**Goal of the exercise**. Return each line of the entries that mentions the word "барабаны".

----------

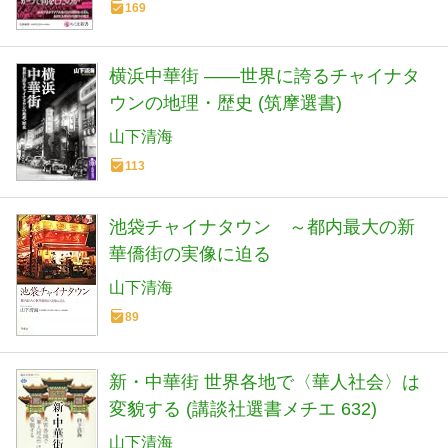
169
横浜中華街 ――世界に誇るチャイナタ
ウンの地理・歴史 (筑摩選書)
山下清海
113
池袋チャイナタウン ～都内最大の新
華僑街の実像に迫る
山下清海
89
新・中華街 世界各地で〈華人社会〉は
変貌する (講談社選書メチエ 632)
山下清海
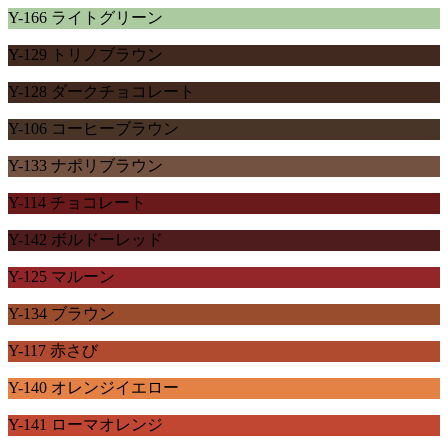
Y-166 ライトグリーン
Y-129 トリノブラウン
Y-128 ダークチョコレート
Y-106 コーヒーブラウン
Y-133 ナポリブラウン
Y-114 チョコレート
Y-142 ボルドーレッド
Y-125 マルーン
Y-134 ブラウン
Y-117 赤さび
Y-140 オレンジイエロー
Y-141 ローマオレンジ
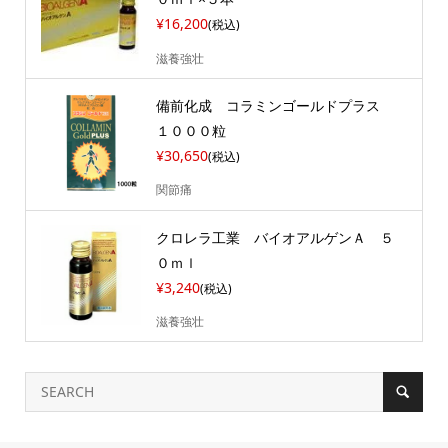
¥16,200
(税込)
滋養強壮
備前化成 コラミンゴールドプラス
１０００粒
¥30,650
(税込)
関節痛
クロレラ工業 バイオアルゲンＡ ５
０ｍｌ
¥3,240
(税込)
滋養強壮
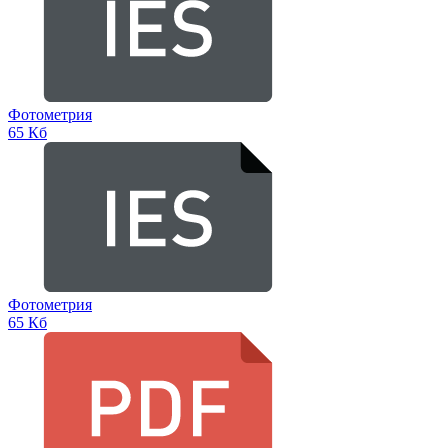
Фотометрия
65 Кб
Фотометрия
65 Кб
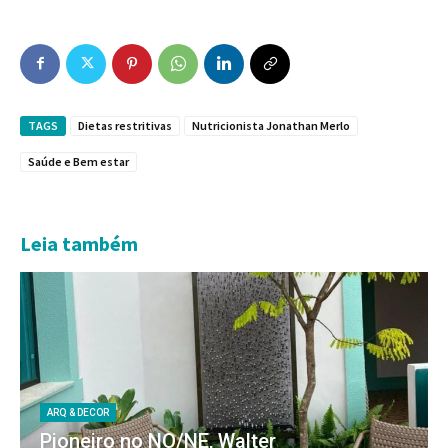
TAGS
Dietas restritivas
Nutricionista Jonathan Merlo
Saúde e Bem estar
Leia também
ARQ & DECOR
Pioneiro no NO/NE, Walter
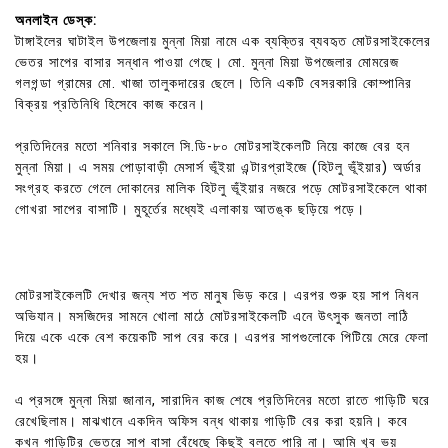
অনলাইন ডেস্ক:
টাঙ্গাইলের ঘাটাইল উপজেলায় মুন্না মিয়া নামে এক ব্যক্তির ব্যবহৃত মোটরসাইকেলের
ভেতর সাপের বাসার সন্ধান পাওয়া গেছে। মো. মুন্না মিয়া উপজেলার মোমরেজ
গলগন্ডা গ্রামের মো. খাজা তালুকদারের ছেলে। তিনি একটি বেসরকারি কোম্পানির
বিক্রয় প্রতিনিধি হিসেবে কাজ করেন।
প্রতিদিনের মতো শনিবার সকালে সি.ডি-৮০ মোটরসাইকেলটি নিয়ে কাজে বের হন
মুন্না মিয়া। এ সময় পোড়াবাড়ী মেসার্স ভূঁইয়া এন্টারপ্রাইজে (হিটলু ভূঁইয়ার) অর্ডার
সংগ্রহ করতে গেলে দোকানের মালিক হিটলু ভূঁইয়ার নজরে পড়ে মোটরসাইকেলে থাকা
গোখরা সাপের বাসাটি। মুহূর্তের মধ্যেই এলাকায় আতঙ্ক ছড়িয়ে পড়ে।
মোটরসাইকেলটি দেখার জন্য শত শত মানুষ ভিড় করে। এরপর শুরু হয় সাপ নিধন
অভিযান। মসজিদের সামনে খোলা মাঠে মোটরসাইকেলটি এনে উৎসুক জনতা লাঠি
দিয়ে একে একে বেশ কয়েকটি সাপ বের করে। এরপর সাপগুলোকে পিটিয়ে মেরে ফেলা
হয়।
এ প্রসঙ্গে মুন্না মিয়া জানান, সারাদিন কাজ শেষে প্রতিদিনের মতো রাতে গাড়িটি ঘরে
রেখেছিলাম। মাঝখানে একদিন অফিস বন্ধ থাকায় গাড়িটি বের করা হয়নি। কবে
কখন গাড়িটির ভেতরে সাপ বাসা বেঁধেছে কিছুই বলতে পারি না। আমি খুব ভয়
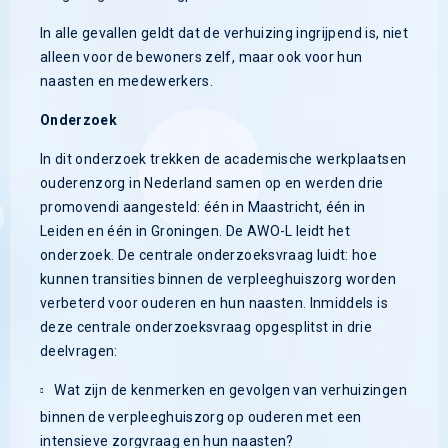
In alle gevallen geldt dat de verhuizing ingrijpend is, niet
alleen voor de bewoners zelf, maar ook voor hun
naasten en medewerkers.
Onderzoek
In dit onderzoek trekken de academische werkplaatsen
ouderenzorg in Nederland samen op en werden drie
promovendi aangesteld: één in Maastricht, één in
Leiden en één in Groningen. De AWO-L leidt het
onderzoek. De centrale onderzoeksvraag luidt: hoe
kunnen transities binnen de verpleeghuiszorg worden
verbeterd voor ouderen en hun naasten. Inmiddels is
deze centrale onderzoeksvraag opgesplitst in drie
deelvragen:
Wat zijn de kenmerken en gevolgen van verhuizingen
binnen de verpleeghuiszorg op ouderen met een
intensieve zorgvraag en hun naasten?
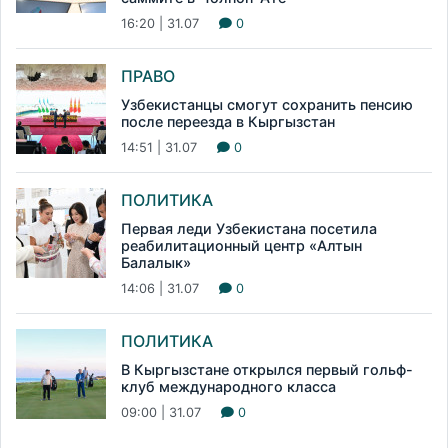
16:20 | 31.07
0
ПРАВО
Узбекистанцы смогут сохранить пенсию
после переезда в Кыргызстан
14:51 | 31.07
0
ПОЛИТИКА
Первая леди Узбекистана посетила
реабилитационный центр «Алтын
Балалык»
14:06 | 31.07
0
ПОЛИТИКА
В Кыргызстане открылся первый гольф-
клуб международного класса
09:00 | 31.07
0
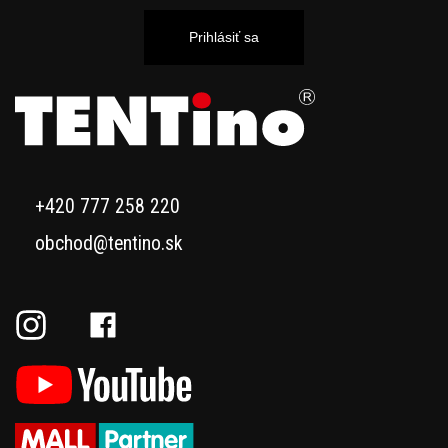
Prihlásiť sa
+420 777 258 220
obchod@tentino.sk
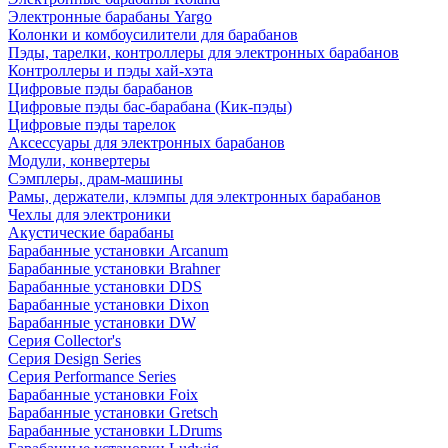
Электронные барабаны Yargo
Колонки и комбоусилители для барабанов
Пэды, тарелки, контроллеры для электронных барабанов
Контроллеры и пэды хай-хэта
Цифровые пэды барабанов
Цифровые пэды бас-барабана (Кик-пэды)
Цифровые пэды тарелок
Аксессуары для электронных барабанов
Модули, конвертеры
Сэмплеры, драм-машины
Рамы, держатели, клэмпы для электронных барабанов
Чехлы для электроники
Акустические барабаны
Барабанные установки Arcanum
Барабанные установки Brahner
Барабанные установки DDS
Барабанные установки Dixon
Барабанные установки DW
Серия Collector's
Серия Design Series
Серия Performance Series
Барабанные установки Foix
Барабанные установки Gretsch
Барабанные установки LDrums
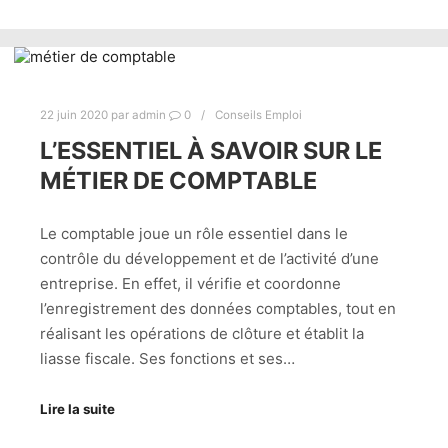
22 juin 2020
par
admin
0
Conseils Emploi
L’ESSENTIEL À SAVOIR SUR LE
MÉTIER DE COMPTABLE
Le comptable joue un rôle essentiel dans le
contrôle du développement et de l’activité d’une
entreprise. En effet, il vérifie et coordonne
l’enregistrement des données comptables, tout en
réalisant les opérations de clôture et établit la
liasse fiscale. Ses fonctions et ses…
Lire la suite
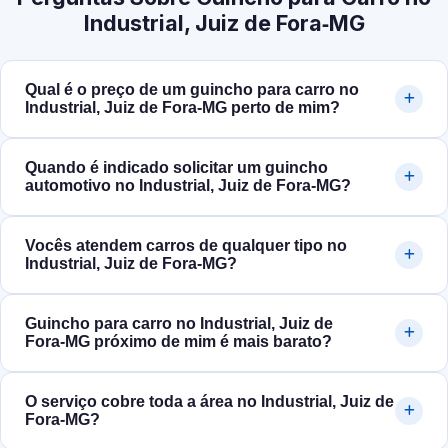
Industrial, Juiz de Fora‑MG
Qual é o preço de um guincho para carro no
Industrial, Juiz de Fora‑MG perto de mim?
Quando é indicado solicitar um guincho
automotivo no Industrial, Juiz de Fora‑MG?
Vocês atendem carros de qualquer tipo no
Industrial, Juiz de Fora‑MG?
Guincho para carro no Industrial, Juiz de
Fora‑MG próximo de mim é mais barato?
O serviço cobre toda a área no Industrial, Juiz de
Fora‑MG?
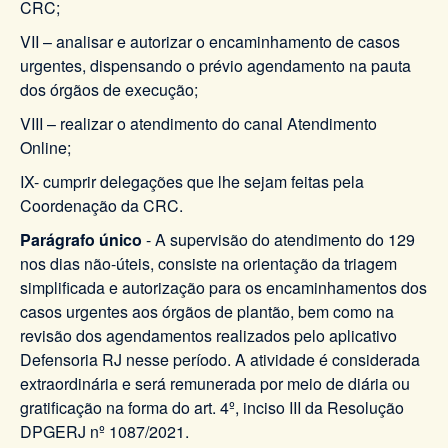
CRC;
VII – analisar e autorizar o encaminhamento de casos
urgentes, dispensando o prévio agendamento na pauta
dos órgãos de execução;
VIII – realizar o atendimento do canal Atendimento
Online;
IX- cumprir delegações que lhe sejam feitas pela
Coordenação da CRC.
Parágrafo único
- A supervisão do atendimento do 129
nos dias não-úteis, consiste na orientação da triagem
simplificada e autorização para os encaminhamentos dos
casos urgentes aos órgãos de plantão, bem como na
revisão dos agendamentos realizados pelo aplicativo
Defensoria RJ nesse período. A atividade é considerada
extraordinária e será remunerada por meio de diária ou
gratificação na forma do art. 4º, inciso III da Resolução
DPGERJ nº 1087/2021.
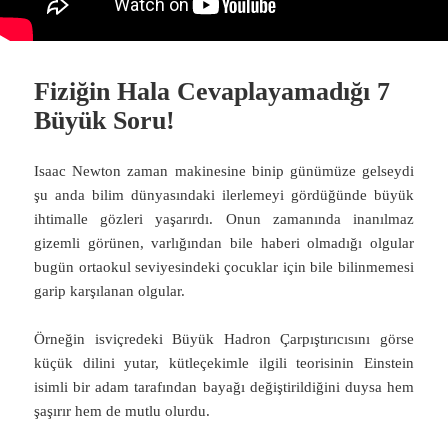
Fiziğin Hala Cevaplayamadığı 7
Büyük Soru!
Isaac Newton zaman makinesine binip günümüze gelseydi
şu anda bilim dünyasındaki ilerlemeyi gördüğünde büyük
ihtimalle gözleri yaşarırdı. Onun zamanında inanılmaz
gizemli görünen, varlığından bile haberi olmadığı olgular
bugün ortaokul seviyesindeki çocuklar için bile bilinmemesi
garip karşılanan olgular.
Örneğin isviçredeki Büyük Hadron Çarpıştırıcısını görse
küçük dilini yutar, kütleçekimle ilgili teorisinin Einstein
isimli bir adam tarafından bayağı değiştirildiğini duysa hem
şaşırır hem de mutlu olurdu.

----------

**Exercise answer**.
Электронные барабаны Yargo
Акустические барабаны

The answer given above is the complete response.